# [Exercise details]
Within the material below, tally every line that holds the word "front", then give the tally and nothing more.

# [Material to process]
BEGIN
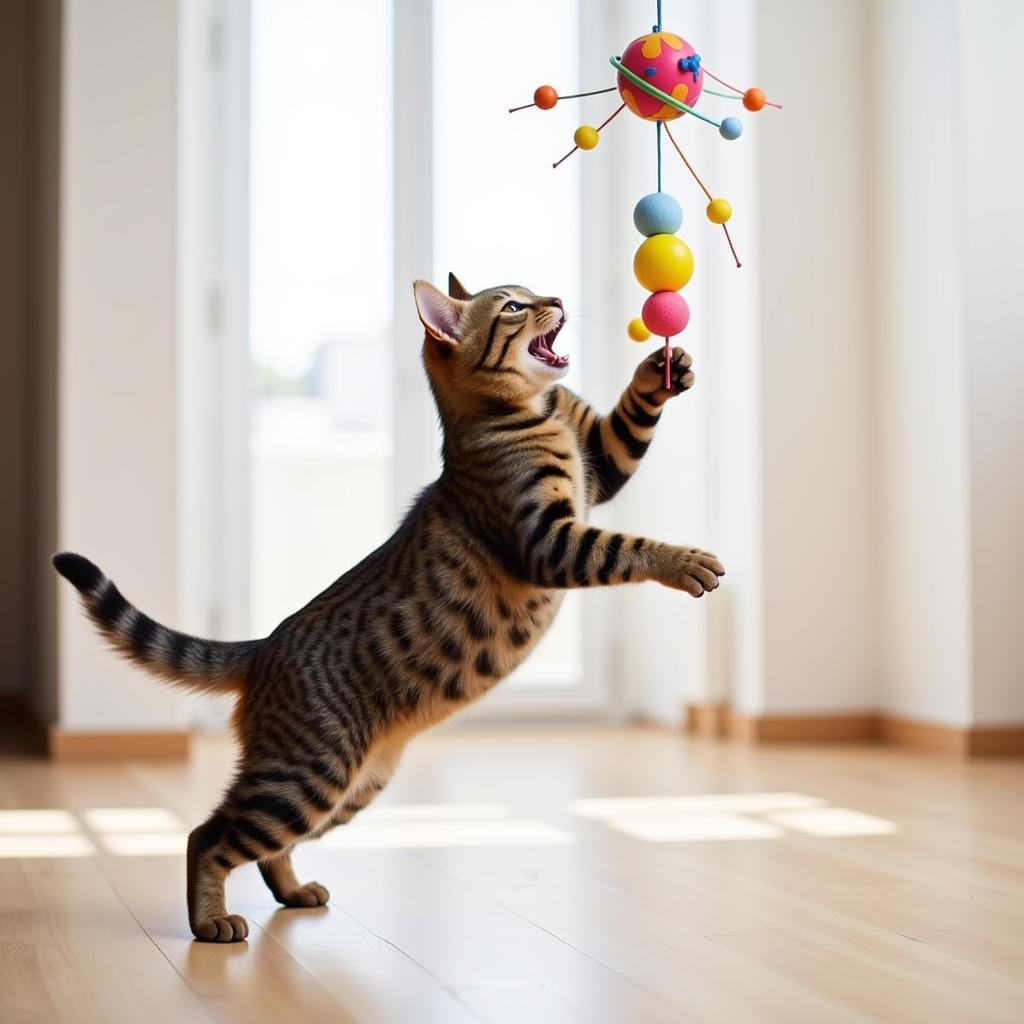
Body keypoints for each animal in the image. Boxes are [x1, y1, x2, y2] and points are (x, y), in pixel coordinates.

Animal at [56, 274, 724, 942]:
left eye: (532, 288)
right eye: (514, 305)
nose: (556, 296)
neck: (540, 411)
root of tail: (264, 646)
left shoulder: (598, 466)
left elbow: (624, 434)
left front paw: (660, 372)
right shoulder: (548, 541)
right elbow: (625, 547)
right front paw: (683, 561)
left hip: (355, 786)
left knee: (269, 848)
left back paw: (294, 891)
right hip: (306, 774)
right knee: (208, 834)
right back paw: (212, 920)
END
BEGIN
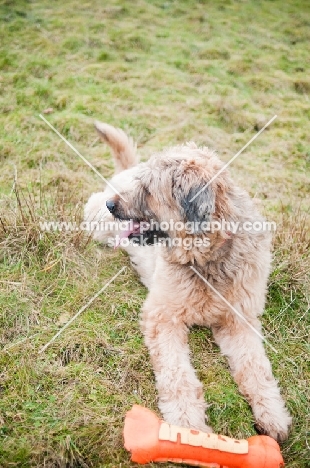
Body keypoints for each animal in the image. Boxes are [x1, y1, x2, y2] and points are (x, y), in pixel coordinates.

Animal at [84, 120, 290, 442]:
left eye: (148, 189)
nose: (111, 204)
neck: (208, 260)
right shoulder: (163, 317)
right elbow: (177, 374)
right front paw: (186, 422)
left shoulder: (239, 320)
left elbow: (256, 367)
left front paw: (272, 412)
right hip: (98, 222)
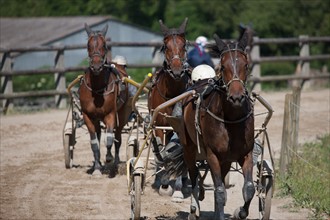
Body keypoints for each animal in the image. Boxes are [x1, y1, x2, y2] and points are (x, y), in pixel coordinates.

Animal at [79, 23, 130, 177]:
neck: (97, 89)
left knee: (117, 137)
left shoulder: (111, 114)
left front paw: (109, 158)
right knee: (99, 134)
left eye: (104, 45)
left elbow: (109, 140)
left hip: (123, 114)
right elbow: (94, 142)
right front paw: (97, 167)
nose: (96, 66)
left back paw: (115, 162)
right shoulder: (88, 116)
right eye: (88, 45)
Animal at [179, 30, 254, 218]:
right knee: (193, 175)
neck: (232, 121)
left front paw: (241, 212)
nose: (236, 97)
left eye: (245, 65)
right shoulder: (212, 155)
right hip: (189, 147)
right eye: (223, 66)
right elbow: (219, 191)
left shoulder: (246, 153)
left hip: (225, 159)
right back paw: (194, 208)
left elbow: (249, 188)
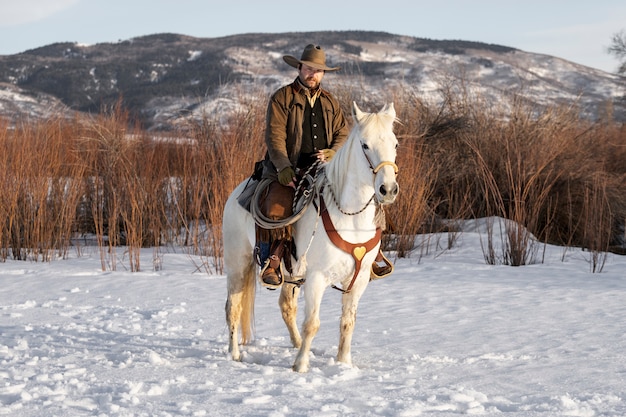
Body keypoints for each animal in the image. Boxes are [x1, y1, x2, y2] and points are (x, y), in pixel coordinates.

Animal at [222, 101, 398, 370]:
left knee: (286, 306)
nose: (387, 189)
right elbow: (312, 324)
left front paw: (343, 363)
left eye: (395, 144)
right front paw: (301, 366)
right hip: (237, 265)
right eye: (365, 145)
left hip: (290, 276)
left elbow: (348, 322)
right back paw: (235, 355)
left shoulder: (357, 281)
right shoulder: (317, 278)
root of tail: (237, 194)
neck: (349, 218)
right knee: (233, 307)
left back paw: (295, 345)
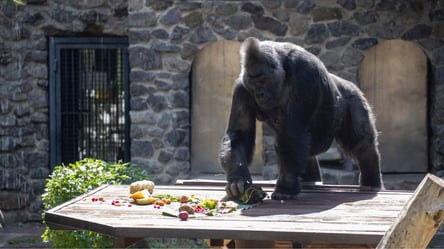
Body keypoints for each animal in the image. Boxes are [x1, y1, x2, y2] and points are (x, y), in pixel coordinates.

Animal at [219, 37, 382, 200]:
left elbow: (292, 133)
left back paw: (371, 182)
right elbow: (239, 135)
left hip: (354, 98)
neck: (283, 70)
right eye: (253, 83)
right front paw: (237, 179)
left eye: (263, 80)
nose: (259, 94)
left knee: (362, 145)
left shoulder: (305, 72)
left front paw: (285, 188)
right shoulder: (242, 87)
END
# [Reply]
11